EXERCISE PROMPT
Pictures aside, quote the whole listing exactly.

TASK INPUT

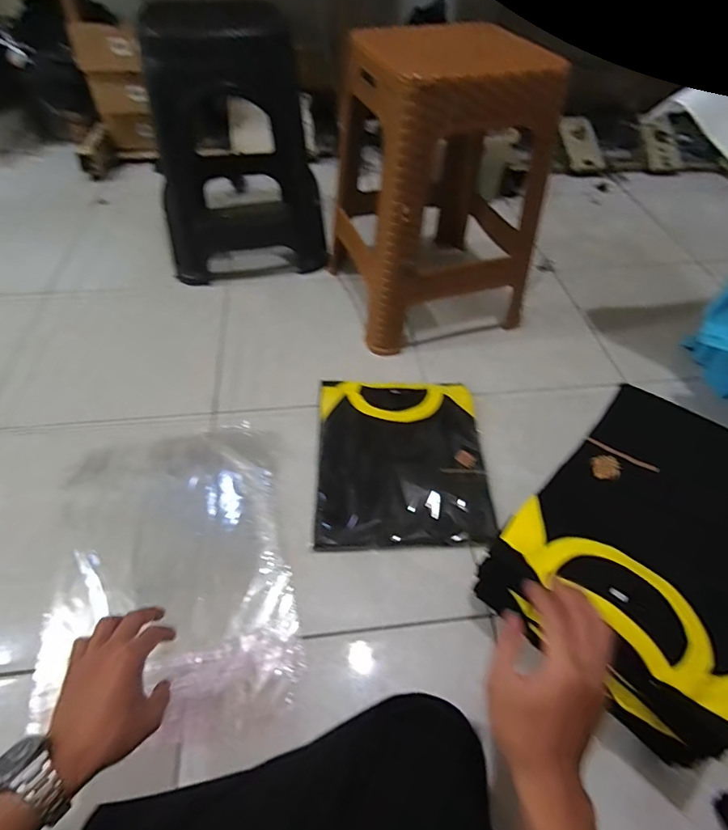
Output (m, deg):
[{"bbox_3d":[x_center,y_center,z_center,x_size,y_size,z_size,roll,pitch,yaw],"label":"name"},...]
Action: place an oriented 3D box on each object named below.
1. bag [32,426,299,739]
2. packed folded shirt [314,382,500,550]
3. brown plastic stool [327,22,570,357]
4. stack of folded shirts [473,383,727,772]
[{"bbox_3d":[-0.274,0.209,0.674,0.320,0.015,0.440,-9,53,-9],"label":"bag"},{"bbox_3d":[0.064,0.065,0.784,0.269,0.020,0.313,0,52,-1],"label":"packed folded shirt"},{"bbox_3d":[0.123,-0.426,0.897,0.326,0.451,0.342,-14,53,-13],"label":"brown plastic stool"},{"bbox_3d":[0.332,0.174,0.561,0.290,0.166,0.265,-37,62,-26],"label":"stack of folded shirts"}]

YOUR RESPONSE
Output (m, deg):
[{"bbox_3d":[x_center,y_center,z_center,x_size,y_size,z_size,roll,pitch,yaw],"label":"name"},...]
Action: place an oriented 3D box on each object named below.
1. bag [32,426,299,739]
2. packed folded shirt [314,382,500,550]
3. brown plastic stool [327,22,570,357]
4. stack of folded shirts [473,383,727,772]
[{"bbox_3d":[-0.274,0.209,0.674,0.320,0.015,0.440,-9,53,-9],"label":"bag"},{"bbox_3d":[0.064,0.065,0.784,0.269,0.020,0.313,0,52,-1],"label":"packed folded shirt"},{"bbox_3d":[0.123,-0.426,0.897,0.326,0.451,0.342,-14,53,-13],"label":"brown plastic stool"},{"bbox_3d":[0.332,0.174,0.561,0.290,0.166,0.265,-37,62,-26],"label":"stack of folded shirts"}]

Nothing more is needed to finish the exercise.